━━ DATA SUPPLIED
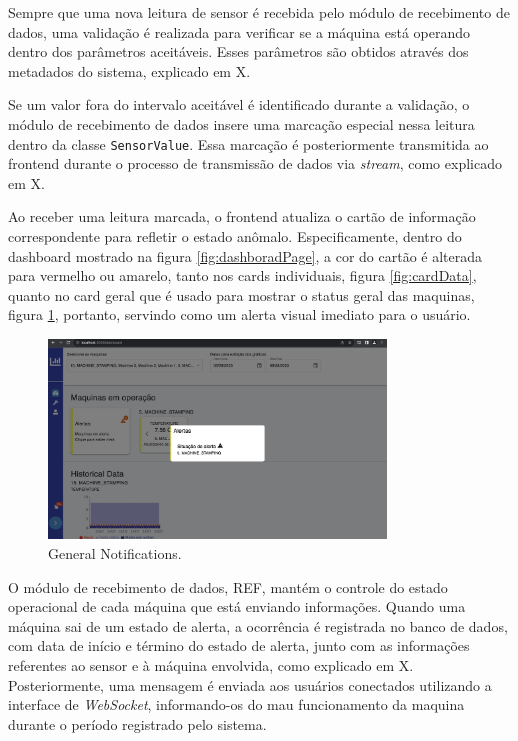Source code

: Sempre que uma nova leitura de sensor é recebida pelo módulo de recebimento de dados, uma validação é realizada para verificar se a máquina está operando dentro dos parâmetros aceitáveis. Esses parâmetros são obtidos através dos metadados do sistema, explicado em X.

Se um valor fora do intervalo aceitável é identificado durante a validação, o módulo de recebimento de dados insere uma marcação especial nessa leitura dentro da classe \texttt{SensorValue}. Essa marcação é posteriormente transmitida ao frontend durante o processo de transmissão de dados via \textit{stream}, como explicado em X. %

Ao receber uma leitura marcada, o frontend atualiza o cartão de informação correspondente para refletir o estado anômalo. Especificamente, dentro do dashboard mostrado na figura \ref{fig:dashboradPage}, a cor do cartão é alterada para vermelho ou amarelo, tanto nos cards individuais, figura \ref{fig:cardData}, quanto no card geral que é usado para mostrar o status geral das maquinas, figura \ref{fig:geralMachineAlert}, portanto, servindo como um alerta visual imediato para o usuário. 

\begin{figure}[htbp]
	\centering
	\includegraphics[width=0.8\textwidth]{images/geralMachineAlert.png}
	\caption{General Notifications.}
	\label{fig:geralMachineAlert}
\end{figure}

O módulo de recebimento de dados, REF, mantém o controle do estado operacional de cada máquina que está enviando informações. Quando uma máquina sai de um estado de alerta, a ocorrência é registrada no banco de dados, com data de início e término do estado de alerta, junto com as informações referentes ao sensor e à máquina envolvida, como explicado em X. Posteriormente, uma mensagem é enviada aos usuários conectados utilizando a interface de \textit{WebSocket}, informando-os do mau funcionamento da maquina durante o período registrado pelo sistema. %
━━━━
▶ _YOUR OBJECTIVE_
What you return must match the data above exactly, with no images included.

▶ _REPLY TO THE TASK_
Source code

: Sempre que uma nova leitura de sensor é recebida pelo módulo de recebimento de dados, uma validação é realizada para verificar se a máquina está operando dentro dos parâmetros aceitáveis. Esses parâmetros são obtidos através dos metadados do sistema, explicado em X.

Se um valor fora do intervalo aceitável é identificado durante a validação, o módulo de recebimento de dados insere uma marcação especial nessa leitura dentro da classe \texttt{SensorValue}. Essa marcação é posteriormente transmitida ao frontend durante o processo de transmissão de dados via \textit{stream}, como explicado em X. %

Ao receber uma leitura marcada, o frontend atualiza o cartão de informação correspondente para refletir o estado anômalo. Especificamente, dentro do dashboard mostrado na figura \ref{fig:dashboradPage}, a cor do cartão é alterada para vermelho ou amarelo, tanto nos cards individuais, figura \ref{fig:cardData}, quanto no card geral que é usado para mostrar o status geral das maquinas, figura \ref{fig:geralMachineAlert}, portanto, servindo como um alerta visual imediato para o usuário. 

\begin{figure}[htbp]
	\centering
	\includegraphics[width=0.8\textwidth]{images/geralMachineAlert.png}
	\caption{General Notifications.}
	\label{fig:geralMachineAlert}
\end{figure}

O módulo de recebimento de dados, REF, mantém o controle do estado operacional de cada máquina que está enviando informações. Quando uma máquina sai de um estado de alerta, a ocorrência é registrada no banco de dados, com data de início e término do estado de alerta, junto com as informações referentes ao sensor e à máquina envolvida, como explicado em X. Posteriormente, uma mensagem é enviada aos usuários conectados utilizando a interface de \textit{WebSocket}, informando-os do mau funcionamento da maquina durante o período registrado pelo sistema. %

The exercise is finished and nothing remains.